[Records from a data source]
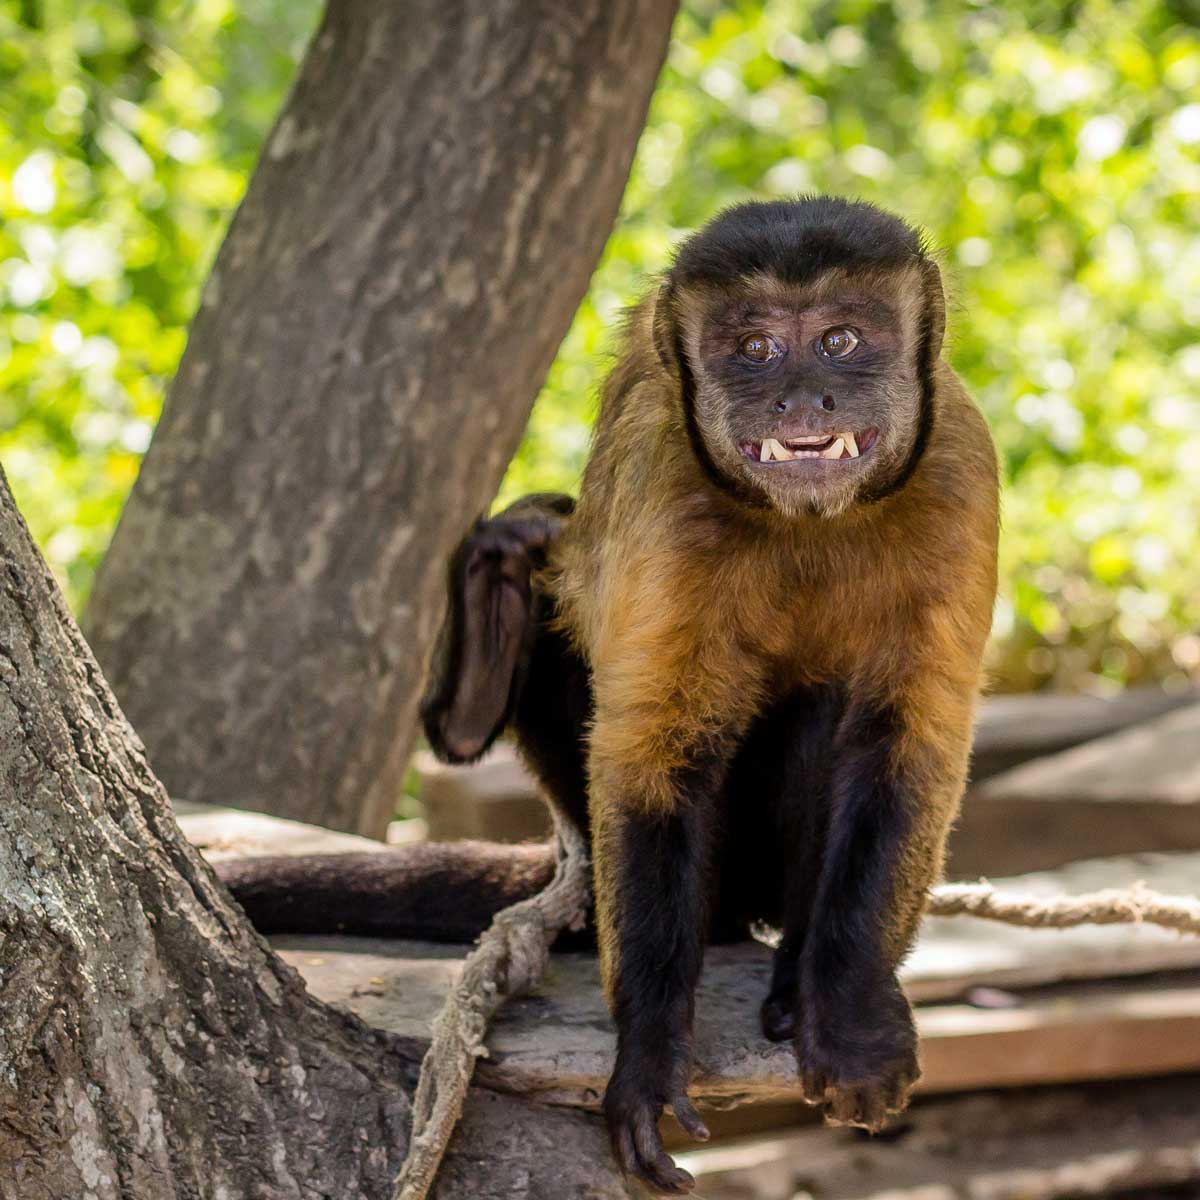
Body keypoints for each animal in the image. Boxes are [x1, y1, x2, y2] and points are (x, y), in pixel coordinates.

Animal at [220, 201, 998, 1195]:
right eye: (754, 348)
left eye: (840, 340)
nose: (799, 399)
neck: (806, 519)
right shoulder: (664, 485)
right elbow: (649, 758)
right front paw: (651, 1054)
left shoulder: (960, 472)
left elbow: (912, 746)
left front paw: (852, 1014)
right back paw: (492, 631)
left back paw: (799, 974)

◆ ACTION ITEM
Output an exact copy of the lines beginning at the one that holds "left eye: (840, 340)" and running through the final line of the records.

◆ RESULT BELOW
left eye: (840, 340)
nose: (799, 399)
neck: (806, 519)
right shoulder: (664, 485)
right elbow: (649, 758)
right front paw: (651, 1054)
left shoulder: (960, 472)
left elbow: (912, 746)
left front paw: (852, 1014)
right back paw: (492, 631)
left back paw: (799, 974)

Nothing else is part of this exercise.